On my 388 SBC stroker in a 6300 lb 1977 chevy silverado i run an AFB Carter Carb it has mechanical secondaries i believe, do any of you like these carbs?...or am i killing my engine by owning one of these.........
its a beefed up version of the 1/2 ton longbed reg cab i believe they actually called it a 5/8 ton or heavy half or something of that matter on the door jam sticker it says it weighs 6300..i assumed GM wouldnt lie to me lol
ok guys i apriciate it, thnx i guess its just a problem with mine is there any special method to tuning one b/c i cant seem to get this one tuned right....? no matter how much i turn the screws in any way the motor runs the same.....it also trys to die if i ease into the throttle it will stay running if i punch it though......any idea's there?

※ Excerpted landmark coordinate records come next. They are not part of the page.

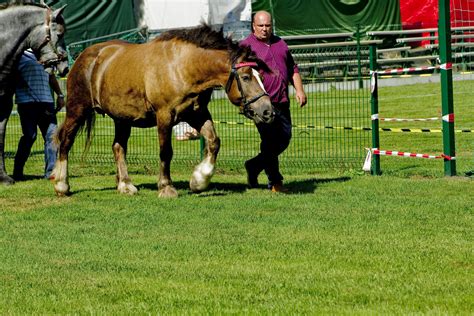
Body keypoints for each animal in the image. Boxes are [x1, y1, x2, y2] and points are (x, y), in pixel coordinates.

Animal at [51, 24, 274, 198]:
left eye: (260, 75)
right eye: (246, 77)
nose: (267, 111)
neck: (182, 67)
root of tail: (84, 56)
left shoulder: (197, 114)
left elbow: (213, 142)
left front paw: (199, 180)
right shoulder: (164, 116)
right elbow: (166, 151)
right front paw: (166, 187)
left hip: (121, 118)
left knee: (118, 147)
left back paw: (125, 185)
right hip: (77, 109)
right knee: (66, 141)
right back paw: (62, 184)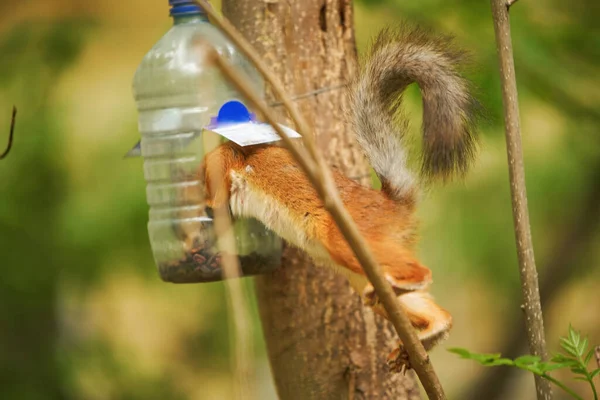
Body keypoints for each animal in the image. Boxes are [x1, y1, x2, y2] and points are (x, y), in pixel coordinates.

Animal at [192, 27, 478, 372]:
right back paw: (430, 332)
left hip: (348, 239)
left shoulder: (223, 169)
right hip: (359, 273)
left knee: (421, 273)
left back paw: (403, 286)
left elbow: (220, 196)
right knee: (438, 312)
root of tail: (393, 204)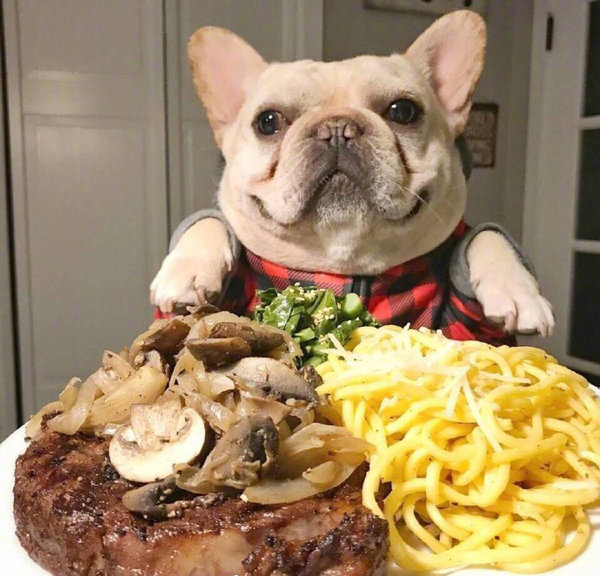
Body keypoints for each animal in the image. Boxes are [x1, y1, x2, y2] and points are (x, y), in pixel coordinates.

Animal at [150, 10, 554, 343]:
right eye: (267, 121)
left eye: (403, 111)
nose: (336, 128)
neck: (347, 264)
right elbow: (209, 223)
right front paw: (186, 270)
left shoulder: (473, 329)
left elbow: (483, 236)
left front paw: (517, 290)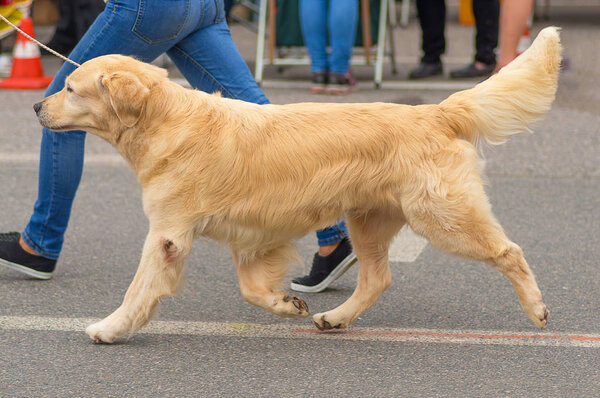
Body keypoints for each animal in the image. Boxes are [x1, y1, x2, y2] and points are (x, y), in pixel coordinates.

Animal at [35, 27, 564, 342]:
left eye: (70, 88)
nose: (37, 106)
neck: (165, 121)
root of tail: (435, 110)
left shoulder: (167, 234)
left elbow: (139, 288)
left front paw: (110, 328)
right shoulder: (251, 236)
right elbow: (251, 288)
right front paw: (284, 303)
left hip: (442, 216)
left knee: (509, 251)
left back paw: (537, 309)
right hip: (367, 219)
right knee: (377, 278)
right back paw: (335, 317)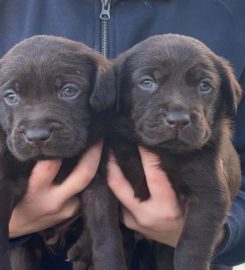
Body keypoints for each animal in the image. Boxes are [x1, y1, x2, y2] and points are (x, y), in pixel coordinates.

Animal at [91, 34, 241, 270]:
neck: (162, 151)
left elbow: (192, 246)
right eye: (147, 82)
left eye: (204, 86)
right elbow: (106, 235)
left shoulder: (209, 195)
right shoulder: (103, 184)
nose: (178, 120)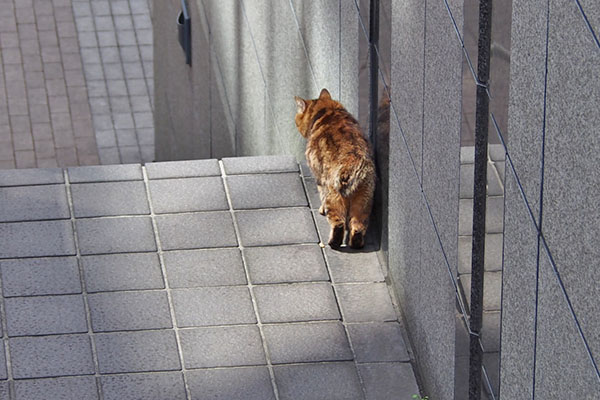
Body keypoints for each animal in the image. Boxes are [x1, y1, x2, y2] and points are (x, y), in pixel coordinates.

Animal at [296, 89, 376, 248]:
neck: (328, 112)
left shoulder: (319, 178)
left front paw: (321, 209)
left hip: (333, 194)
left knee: (338, 223)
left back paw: (333, 243)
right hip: (364, 199)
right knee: (358, 225)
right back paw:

If its an early AFB there (with no idle stop screw) it can be a ****** to tune. They are mostly set up for their original configuration and not much else. They had two fuel mixture screws and one big idle air bleed screw. I had one on a 66 Pontiac 389. After I altered it with an RV cam it never would idle right
Later ones (sometime in the 70s) they went to a more typical idle setup and they are much more tuneable.
i just spent over $180 havign the carb totally rebuilt last year, there shouldnt be anything wrong with it.......other than the fact i suck at tuning them.....i can build engines all day long but i dont really know how to tune a carb....
I'm just getting to that point myself. I just finished building a Qjet. The previous owner had taken the choke off entirely and rigged up a bicycle cable to the dash to manually operate it. I had to find a fast idle cam and then fabricate 3 linkages for the vacuum brake and one link from the divorced choke to the choke bell. Talk about learning curves
The two best pieces of advice I got were; use common sense, and wait. I used to get frustrated because I'd turn the idle needle a half turn and nothing would happen to the vacuum gauge so I'd turn some more. Eventually I got frustrated and started chasing my own tail. That's where the wait part comes in. Make an adjustment and then wait 30 seconds for it to stabilize.
The two best tools I found for tuning a carb are the papers that come with the rebuild kit, and the shop manual for your vehicle. They have all the tune-up specs and bench settings. Then using some deductive reasoning start changing things in the direction you think they need to go.